Exercise aim => Set down again each entry exactly as it reads, pictures excluded.

Dataset excerpts =>
>>>

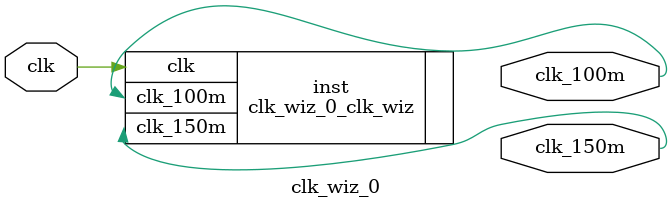
<source format=v>


`timescale 1ps/1ps

(* CORE_GENERATION_INFO = "clk_wiz_0,clk_wiz_v5_3_3_0,{component_name=clk_wiz_0,use_phase_alignment=true,use_min_o_jitter=false,use_max_i_jitter=false,use_dyn_phase_shift=false,use_inclk_switchover=false,use_dyn_reconfig=false,enable_axi=0,feedback_source=FDBK_AUTO,PRIMITIVE=MMCM,num_out_clk=2,clkin1_period=20.0,clkin2_period=10.0,use_power_down=false,use_reset=false,use_locked=false,use_inclk_stopped=false,feedback_type=SINGLE,CLOCK_MGR_TYPE=NA,manual_override=false}" *)

module clk_wiz_0 
 (
  // Clock out ports
  output        clk_100m,
  output        clk_150m,
 // Clock in ports
  input         clk
 );

  clk_wiz_0_clk_wiz inst
  (
  // Clock out ports  
  .clk_100m(clk_100m),
  .clk_150m(clk_150m),
 // Clock in ports
  .clk(clk)
  );

endmodule

</source>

<<<

Finished exercise =>
<source format=v>


`timescale 1ps/1ps

(* CORE_GENERATION_INFO = "clk_wiz_0,clk_wiz_v5_3_3_0,{component_name=clk_wiz_0,use_phase_alignment=true,use_min_o_jitter=false,use_max_i_jitter=false,use_dyn_phase_shift=false,use_inclk_switchover=false,use_dyn_reconfig=false,enable_axi=0,feedback_source=FDBK_AUTO,PRIMITIVE=MMCM,num_out_clk=2,clkin1_period=20.0,clkin2_period=10.0,use_power_down=false,use_reset=false,use_locked=false,use_inclk_stopped=false,feedback_type=SINGLE,CLOCK_MGR_TYPE=NA,manual_override=false}" *)

module clk_wiz_0 
 (
  // Clock out ports
  output        clk_100m,
  output        clk_150m,
 // Clock in ports
  input         clk
 );

  clk_wiz_0_clk_wiz inst
  (
  // Clock out ports  
  .clk_100m(clk_100m),
  .clk_150m(clk_150m),
 // Clock in ports
  .clk(clk)
  );

endmodule

</source>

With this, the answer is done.